The share acquisition price of NOK 23.50 reflects a premium of approximately 36% to the closing share price on 5 March 2021 and 32% to 30-day volume-weighted average share price (VWAP). The Offer Price values the total share capital of the Company at approximately NOK 1,815 million.
The Board of Hoegh LNG Holdings Ltd. has, based on a recommendation from a Special Board Committee, consisting of the non-executive, independent directors, after consultation with its independent legal and financial advisors, unanimously approved the Amalgamation Agreement and determined to recommend the unaffiliated shareholders of the Company to vote in favor of the Transaction. As part of this recommendation, the Special Board Committee has requested and received a fairness opinion from Fearnley Securities AS concluding that the offered price per share represents fair value for the shareholders. The Transaction is anticipated to close in the first half of 2021 and is subject to the approval of Höegh LNG Holdings Ltd.’s shareholders of the Amalgamation Agreement. The consent of 2/3 of the shares voted on the resolution at the general meeting is required for such approval, with the stake held by LHC counting towards the vote.

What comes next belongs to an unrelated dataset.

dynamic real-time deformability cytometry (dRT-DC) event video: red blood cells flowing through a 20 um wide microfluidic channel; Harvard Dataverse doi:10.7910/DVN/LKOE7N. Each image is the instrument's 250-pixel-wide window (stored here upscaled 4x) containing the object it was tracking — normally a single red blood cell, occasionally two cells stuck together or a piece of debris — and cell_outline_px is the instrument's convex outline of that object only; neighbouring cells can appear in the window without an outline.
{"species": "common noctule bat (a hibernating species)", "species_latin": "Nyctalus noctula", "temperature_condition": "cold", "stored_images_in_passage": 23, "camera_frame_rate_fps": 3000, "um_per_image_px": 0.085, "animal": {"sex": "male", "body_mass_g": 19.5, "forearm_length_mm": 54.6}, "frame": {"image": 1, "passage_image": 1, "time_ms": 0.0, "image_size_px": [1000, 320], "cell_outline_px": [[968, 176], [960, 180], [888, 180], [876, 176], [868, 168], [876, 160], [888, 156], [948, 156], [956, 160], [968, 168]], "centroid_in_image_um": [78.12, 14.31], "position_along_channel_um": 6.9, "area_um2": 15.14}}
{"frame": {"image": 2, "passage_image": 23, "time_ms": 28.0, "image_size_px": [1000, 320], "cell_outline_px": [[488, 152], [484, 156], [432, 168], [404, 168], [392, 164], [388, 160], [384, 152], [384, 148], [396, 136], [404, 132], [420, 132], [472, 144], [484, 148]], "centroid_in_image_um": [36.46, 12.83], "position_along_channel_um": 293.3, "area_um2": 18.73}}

Furthermore, the Transaction is subject to waivers of specific change of control and / or delisting provisions in relation to the Company’s outstanding bonds and certain credit agreements, as well as the satisfaction of other customary closing conditions, including that neither any material adverse change nor any material breach of the agreement between the Company and BidCo has occurred.
The Company and BidCo have agreed that, if the Transaction has not been completed by 9 August 2021 or such later date as the Company and BidCo may agree, then the Transaction will not proceed.
The common and preference units of Hoegh LNG Partners LP will remain outstanding and continue to trade on the New York Stock Exchange as before.
Credit Suisse International, DNB Markets, a part of DNB Bank ASA, and Morgan Stanley & Co. LLC are acting as financial advisors to LHC and MSIP. Advokatfirmaet Thommessen AS, Kirkland & Ellis International LLP and Conyers Dill & Pearman are acting as legal counsels to JVCo and BidCo.
Fearnley Securities AS has acted as financial advisor to the Special Board Committee and Advokatfirmaet Schjodt AS and Appleby (Bermuda) Limited are acting as legal counsels to the Company and the Board.